In chemical reactions, the equilibrium constant, denoted as \( K_c \), is crucial for understanding how a reaction behaves when it reaches equilibrium. Equilibrium is the state where the rate of the forward reaction equals the rate of the reverse reaction.
It does not mean the concentrations of reactants and products are equal, but that they remain constant over time.The equilibrium constant \( K_c \) is a ratio of the product concentrations to the reactant concentrations, each raised to their respective coefficients in the balanced chemical equation. For example, in the reaction \( \mathrm{PCl}_5(\mathrm{~g}) \rightleftharpoons \mathrm{PCl}_3(\mathrm{~g}) + \mathrm{Cl}_2(\mathrm{~g}) \), the expression for \( K_c \) is:

• \( K_c = \frac{[\mathrm{PCl}_3][\mathrm{Cl}_2]}{[\mathrm{PCl}_5]} \)

A higher \( K_c \) value indicates that, at equilibrium, products are favored, while a lower \( K_c \) suggests that reactants are more prevalent.

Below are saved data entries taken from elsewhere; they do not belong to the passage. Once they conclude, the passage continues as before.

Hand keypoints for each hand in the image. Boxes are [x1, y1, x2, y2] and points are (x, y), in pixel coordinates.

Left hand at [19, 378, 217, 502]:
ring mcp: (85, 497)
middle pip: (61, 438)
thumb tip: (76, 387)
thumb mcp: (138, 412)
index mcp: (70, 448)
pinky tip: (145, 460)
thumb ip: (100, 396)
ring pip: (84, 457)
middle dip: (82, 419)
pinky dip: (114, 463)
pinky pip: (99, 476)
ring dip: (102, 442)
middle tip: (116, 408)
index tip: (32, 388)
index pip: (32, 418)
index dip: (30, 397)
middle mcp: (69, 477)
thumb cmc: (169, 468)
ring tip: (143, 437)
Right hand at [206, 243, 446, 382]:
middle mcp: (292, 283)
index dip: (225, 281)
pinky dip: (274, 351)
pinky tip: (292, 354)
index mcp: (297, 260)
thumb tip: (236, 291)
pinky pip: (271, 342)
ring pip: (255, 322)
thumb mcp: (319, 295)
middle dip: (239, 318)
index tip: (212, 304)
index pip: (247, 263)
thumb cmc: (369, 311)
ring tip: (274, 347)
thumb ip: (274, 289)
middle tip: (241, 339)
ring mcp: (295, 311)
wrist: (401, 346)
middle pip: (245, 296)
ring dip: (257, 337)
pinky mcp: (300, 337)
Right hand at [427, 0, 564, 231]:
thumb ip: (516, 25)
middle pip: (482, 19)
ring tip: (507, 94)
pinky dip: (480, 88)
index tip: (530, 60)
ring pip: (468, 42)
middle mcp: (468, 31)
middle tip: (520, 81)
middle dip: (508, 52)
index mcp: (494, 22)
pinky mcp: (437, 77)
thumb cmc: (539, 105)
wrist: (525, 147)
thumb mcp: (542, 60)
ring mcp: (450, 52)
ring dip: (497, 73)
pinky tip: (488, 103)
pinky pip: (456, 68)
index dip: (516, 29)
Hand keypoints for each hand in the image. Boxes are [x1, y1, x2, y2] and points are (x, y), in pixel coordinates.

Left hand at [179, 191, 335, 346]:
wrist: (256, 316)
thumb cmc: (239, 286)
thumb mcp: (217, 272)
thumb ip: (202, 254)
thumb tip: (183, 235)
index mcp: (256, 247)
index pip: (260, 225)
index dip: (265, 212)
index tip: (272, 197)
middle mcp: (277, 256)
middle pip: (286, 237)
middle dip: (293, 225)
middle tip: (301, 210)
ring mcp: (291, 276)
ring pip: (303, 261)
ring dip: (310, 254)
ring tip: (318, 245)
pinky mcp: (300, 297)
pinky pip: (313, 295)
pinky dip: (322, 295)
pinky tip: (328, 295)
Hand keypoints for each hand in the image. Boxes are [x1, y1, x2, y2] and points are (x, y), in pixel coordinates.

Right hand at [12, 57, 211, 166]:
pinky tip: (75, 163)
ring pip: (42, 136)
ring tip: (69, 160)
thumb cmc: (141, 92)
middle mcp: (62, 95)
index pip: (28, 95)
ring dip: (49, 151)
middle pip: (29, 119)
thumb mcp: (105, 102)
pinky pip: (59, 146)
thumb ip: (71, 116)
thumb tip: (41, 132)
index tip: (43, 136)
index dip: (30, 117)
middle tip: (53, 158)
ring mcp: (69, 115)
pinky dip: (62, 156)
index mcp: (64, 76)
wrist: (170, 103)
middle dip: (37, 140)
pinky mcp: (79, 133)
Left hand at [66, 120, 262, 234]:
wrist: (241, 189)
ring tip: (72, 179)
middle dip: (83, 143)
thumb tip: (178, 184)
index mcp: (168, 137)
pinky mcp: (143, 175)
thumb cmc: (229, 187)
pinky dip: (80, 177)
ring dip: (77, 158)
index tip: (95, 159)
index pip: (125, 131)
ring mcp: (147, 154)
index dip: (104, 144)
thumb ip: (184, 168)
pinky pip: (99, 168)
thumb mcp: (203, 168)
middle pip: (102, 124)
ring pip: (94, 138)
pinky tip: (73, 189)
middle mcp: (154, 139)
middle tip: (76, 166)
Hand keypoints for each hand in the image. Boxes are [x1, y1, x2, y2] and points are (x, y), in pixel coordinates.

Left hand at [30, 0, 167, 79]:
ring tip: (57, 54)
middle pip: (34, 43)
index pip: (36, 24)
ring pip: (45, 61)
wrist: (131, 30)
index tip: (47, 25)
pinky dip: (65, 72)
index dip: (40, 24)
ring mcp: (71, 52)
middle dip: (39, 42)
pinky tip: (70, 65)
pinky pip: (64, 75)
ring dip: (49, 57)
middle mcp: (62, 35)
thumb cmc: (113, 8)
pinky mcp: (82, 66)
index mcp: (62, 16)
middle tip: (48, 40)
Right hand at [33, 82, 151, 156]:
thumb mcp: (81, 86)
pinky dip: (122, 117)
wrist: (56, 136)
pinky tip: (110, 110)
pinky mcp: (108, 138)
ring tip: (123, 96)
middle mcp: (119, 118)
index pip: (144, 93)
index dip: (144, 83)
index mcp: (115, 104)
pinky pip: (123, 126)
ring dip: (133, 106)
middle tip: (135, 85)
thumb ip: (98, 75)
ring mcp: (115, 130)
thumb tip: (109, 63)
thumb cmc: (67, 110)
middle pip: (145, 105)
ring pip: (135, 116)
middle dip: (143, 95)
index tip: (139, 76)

Calculating concentrations at equilibrium allows us to predict how much of each substance is present in the mixture when the reaction stops changing biologically or chemically. The concentrations of the reactants and products are crucial for the calculating of \( K_c \) and for understanding the progress of the reaction.
In the given reaction \( \mathrm{PCl}_5(\mathrm{~g}) \rightleftharpoons \mathrm{PCl}_3(\mathrm{~g}) + \mathrm{Cl}_2(\mathrm{~g}) \), you're given that \([\mathrm{PCl}_5] = 0.4\, \text{mol/L}\) and \([\mathrm{PCl}_3] = 0.2\, \text{mol/L}\). Using the equilibrium constant \( K_c = 0.5 \), you can solve for \([\mathrm{Cl}_2]\).First, substitute these values into the equilibrium expression:

• \( 0.5 = \frac{0.2 \cdot [\mathrm{Cl}_2]}{0.4} \)

Next, multiplying both sides by 0.4 isolates \([\mathrm{Cl}_2]\):

• \(0.5 \times 0.4 = 0.2 \cdot [\mathrm{Cl}_2] \)

Finally, solve for \([\mathrm{Cl}_2]\):

• \([\mathrm{Cl}_2] = \frac{0.2}{0.2} = 1.0 \text{ mol/L} \)

Le Chatelier’s Principle helps predict how a change in conditions affects the equilibrium of a system. It states that if a dynamic equilibrium is disturbed by changing the conditions, the position of equilibrium shifts to counteract the change and restore a new balance. Changes could include:

• Concentration adjustments of reactants or products
• Alterations in temperature
• Pressure changes in gaseous reactions

When a system in equilibrium experiences an increase in the concentration of \( \mathrm{PCl}_3 \) or \( \mathrm{Cl}_2 \), the system will shift to the left to form more \( \mathrm{PCl}_5 \), reducing the added substances.
Conversely, removing some \( \mathrm{PCl}_5 \) will also shift equilibrium to the left to partially restore the original system.
Le Chatelier's Principle is a guiding tool that finds applications in synthesis and industrial processes by predicting how a reaction can be driven forward or reversed to optimize production.